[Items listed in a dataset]
* * * *

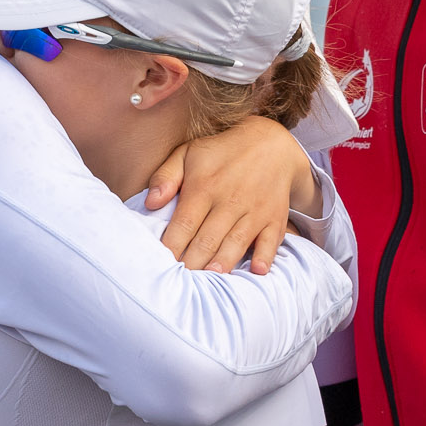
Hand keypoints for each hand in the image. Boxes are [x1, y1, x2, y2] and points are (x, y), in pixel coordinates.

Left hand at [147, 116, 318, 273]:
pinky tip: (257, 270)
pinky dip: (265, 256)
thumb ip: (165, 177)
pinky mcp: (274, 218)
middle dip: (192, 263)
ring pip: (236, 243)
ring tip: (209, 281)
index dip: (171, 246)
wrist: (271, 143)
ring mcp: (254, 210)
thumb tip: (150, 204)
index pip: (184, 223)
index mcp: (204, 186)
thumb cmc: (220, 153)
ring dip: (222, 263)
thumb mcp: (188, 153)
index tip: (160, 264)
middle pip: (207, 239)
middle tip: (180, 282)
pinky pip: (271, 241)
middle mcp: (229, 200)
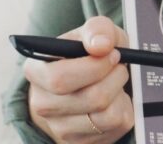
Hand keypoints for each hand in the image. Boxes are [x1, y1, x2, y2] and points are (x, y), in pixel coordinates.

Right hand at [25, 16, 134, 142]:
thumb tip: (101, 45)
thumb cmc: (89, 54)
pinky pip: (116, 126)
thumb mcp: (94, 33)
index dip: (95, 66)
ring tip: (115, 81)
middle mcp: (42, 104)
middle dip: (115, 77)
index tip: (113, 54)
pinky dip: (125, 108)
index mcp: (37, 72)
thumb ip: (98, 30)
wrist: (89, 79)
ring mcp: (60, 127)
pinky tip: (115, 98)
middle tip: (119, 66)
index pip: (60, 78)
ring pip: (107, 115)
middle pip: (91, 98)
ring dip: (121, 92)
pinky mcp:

* * * *

Report every line above that has the string "index" in it.

index dip: (171, 246)
index pip: (184, 223)
index mcp: (204, 186)
index tip: (160, 264)
index dip: (95, 66)
index tip: (113, 54)
index mcp: (37, 72)
index pip: (60, 78)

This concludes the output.